The McNeill lab is interested in how tissue growth and tissue organization are coordinately regulated during normal development and regeneration, and how loss of this control leads to human disease.

We investigate how these processes are regulated using both Drosophila and mouse genetics for in vivo analysis, as well as tissue culture and organoid approaches. The lab has a long tradition of investigating how Fat cadherins function in Hippo pathway-regulated growth control, planar cell polarity (PCP) tissue organization and metabolism. Fat cadherins are enormous cell adhesion molecules that bind via cadherin-cadherin interactions to another large cadherin called Dachsous (Ds). The Hippo pathway is a highly conserved signaling pathway that regulates proliferation and apoptosis via control of the activity of the transcriptional co-activators Yorkie/YAP. We use Drosophila as a genetically tractable organism to investigate the basic and conserved mechanisms of Fat function and the control of Hippo pathway activity. Our very recent work has uncovered a novel and exciting role for Fat cadherins in regeneration.

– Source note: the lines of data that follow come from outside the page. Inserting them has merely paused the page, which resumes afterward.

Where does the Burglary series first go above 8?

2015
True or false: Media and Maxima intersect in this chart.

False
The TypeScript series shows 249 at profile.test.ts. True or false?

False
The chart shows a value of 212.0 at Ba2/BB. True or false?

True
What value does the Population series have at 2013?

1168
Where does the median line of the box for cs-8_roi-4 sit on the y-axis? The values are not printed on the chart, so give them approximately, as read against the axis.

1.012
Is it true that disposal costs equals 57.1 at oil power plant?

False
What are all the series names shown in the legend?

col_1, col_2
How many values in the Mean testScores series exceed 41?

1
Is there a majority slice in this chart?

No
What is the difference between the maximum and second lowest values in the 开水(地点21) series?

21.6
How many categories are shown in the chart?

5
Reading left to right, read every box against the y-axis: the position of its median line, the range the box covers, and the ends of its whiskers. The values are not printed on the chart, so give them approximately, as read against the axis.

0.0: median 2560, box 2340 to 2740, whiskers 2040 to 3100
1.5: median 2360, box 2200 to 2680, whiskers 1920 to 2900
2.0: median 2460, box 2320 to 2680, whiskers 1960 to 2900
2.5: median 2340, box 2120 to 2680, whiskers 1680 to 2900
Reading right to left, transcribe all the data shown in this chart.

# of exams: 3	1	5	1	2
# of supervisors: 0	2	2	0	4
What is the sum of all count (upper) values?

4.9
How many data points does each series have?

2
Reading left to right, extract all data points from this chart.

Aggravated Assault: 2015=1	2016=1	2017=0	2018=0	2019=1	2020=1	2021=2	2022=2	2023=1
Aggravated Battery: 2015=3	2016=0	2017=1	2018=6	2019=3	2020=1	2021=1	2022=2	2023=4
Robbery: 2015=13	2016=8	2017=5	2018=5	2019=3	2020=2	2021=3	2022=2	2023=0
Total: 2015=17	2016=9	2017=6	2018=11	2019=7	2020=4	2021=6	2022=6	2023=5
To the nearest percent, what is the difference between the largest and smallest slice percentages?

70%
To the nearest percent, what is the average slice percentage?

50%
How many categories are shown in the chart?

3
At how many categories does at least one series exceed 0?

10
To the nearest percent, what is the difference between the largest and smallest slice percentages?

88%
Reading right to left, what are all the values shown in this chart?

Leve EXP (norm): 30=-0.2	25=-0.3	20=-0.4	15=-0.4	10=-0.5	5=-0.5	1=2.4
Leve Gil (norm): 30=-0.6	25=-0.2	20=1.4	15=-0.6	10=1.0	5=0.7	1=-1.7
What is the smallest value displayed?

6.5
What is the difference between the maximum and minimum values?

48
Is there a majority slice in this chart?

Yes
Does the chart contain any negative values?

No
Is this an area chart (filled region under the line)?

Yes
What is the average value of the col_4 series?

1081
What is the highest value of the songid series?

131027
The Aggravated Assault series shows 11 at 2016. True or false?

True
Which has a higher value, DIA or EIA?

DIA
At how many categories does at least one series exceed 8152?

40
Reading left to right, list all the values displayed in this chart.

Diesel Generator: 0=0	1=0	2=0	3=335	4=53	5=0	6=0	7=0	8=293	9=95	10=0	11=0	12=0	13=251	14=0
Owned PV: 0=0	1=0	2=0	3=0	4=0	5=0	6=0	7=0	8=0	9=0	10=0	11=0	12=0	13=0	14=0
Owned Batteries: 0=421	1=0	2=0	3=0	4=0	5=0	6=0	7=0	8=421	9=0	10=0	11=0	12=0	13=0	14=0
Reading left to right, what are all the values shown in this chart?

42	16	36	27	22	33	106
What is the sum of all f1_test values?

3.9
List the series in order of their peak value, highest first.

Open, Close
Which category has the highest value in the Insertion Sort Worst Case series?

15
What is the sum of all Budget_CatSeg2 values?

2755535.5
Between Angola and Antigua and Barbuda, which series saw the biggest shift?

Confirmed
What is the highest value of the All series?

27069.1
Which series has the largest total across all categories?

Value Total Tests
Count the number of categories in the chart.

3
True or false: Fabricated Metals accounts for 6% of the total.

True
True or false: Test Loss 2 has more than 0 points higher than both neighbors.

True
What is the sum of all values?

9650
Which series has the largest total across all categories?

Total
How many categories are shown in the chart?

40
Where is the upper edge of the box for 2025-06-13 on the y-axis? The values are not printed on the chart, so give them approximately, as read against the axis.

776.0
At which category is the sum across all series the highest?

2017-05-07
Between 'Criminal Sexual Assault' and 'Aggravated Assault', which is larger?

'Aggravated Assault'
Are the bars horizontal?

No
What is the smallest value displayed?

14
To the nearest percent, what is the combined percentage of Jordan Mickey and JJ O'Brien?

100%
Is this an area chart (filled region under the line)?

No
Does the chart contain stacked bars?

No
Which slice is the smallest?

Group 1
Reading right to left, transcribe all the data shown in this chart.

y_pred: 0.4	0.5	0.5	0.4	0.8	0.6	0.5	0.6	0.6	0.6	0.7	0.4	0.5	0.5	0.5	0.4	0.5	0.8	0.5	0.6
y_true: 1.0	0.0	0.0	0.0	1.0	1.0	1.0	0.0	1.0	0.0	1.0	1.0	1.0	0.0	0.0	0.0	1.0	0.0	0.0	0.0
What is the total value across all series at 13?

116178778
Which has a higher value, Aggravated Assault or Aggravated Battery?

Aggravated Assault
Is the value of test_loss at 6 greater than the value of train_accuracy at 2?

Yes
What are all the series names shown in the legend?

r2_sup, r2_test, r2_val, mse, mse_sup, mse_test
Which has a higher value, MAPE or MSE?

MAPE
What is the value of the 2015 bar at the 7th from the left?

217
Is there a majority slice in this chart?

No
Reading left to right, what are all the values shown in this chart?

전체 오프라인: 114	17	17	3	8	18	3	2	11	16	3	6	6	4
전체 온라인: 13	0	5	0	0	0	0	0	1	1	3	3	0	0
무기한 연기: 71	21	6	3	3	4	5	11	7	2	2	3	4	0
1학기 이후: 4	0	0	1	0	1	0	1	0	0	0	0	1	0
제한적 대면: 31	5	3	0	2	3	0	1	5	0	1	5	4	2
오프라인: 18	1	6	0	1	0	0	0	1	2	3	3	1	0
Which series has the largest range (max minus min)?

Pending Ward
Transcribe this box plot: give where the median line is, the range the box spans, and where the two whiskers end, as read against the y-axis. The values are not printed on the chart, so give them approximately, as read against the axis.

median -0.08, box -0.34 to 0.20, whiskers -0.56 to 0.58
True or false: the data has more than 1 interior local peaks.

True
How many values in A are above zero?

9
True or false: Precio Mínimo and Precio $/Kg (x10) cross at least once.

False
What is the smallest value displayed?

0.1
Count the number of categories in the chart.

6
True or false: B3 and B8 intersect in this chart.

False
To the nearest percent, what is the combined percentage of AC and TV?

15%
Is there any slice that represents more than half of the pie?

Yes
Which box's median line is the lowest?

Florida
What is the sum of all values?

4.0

By studying Fat cadherins and the Hippo pathway in both fly and mouse models, we capitalize on each system’s strengths. We integrate biochemical studies with our genetic analysis to extend our knowledge and test our hypotheses. For example we used classical biochemical analysis to demonstrate that Fat is processed from a 560kDa precursor to a mature cell-surface receptor composed of a 110kDa transmembrane domain and a 450kDa extracellular domain composed of 34 cadherin repeats, EGF and LaminG domains that mediates binding to Ds. We showed binding of Fat to Ds promotes Fat phosphorylation and signaling to the Hippo pathway. Now we are using proteomic screening to identify Fat cadherin pathway effectors, using BioID to identify interaction partners in a near physiological context. We also showed that Ft cadherins undergo sequential cleavages release a cytosolic fragment that is imported into mitochondria (Fat-mito), where it binds Ndufv2, a component of CI. To identify the protease involved, we will now conduct a high throughput siRNA screen to identify genes essential for the mitochondrial localization of Fat/Fat4.

Our work on Fat and the Hippo pathway in mouse models has revealed a critical and unsuspected role for the Hippo growth control pathway in morphogenesis. Using whole animal conditional and organ-culture approaches, we found that loss of NF2 or LATS or overexpression of YAP leads to growth and elongation of the collecting ducts in the absence of branching morphogenesis. To understand better how branching is affected, we will conduct high-resolution time-lapse imaging of the induction of branching morphogenesis. We will also assay tissue tension at junctions in the bud, and the trunk of developing.

In addition to our studies on Fat and the Hippo pathway, a new area of exciting research in the lab focuses on a novel nuclear protein that we call Speg ( for Sperm- and egg -less) that we isolated in genetic screens in Drosophila. Remarkably that we have found Speg is essential for chromatin structure and fertility in flies, mice and fish. This project is taking us into exploring how changes in the nuclear envelope impact gene expression and cell fate.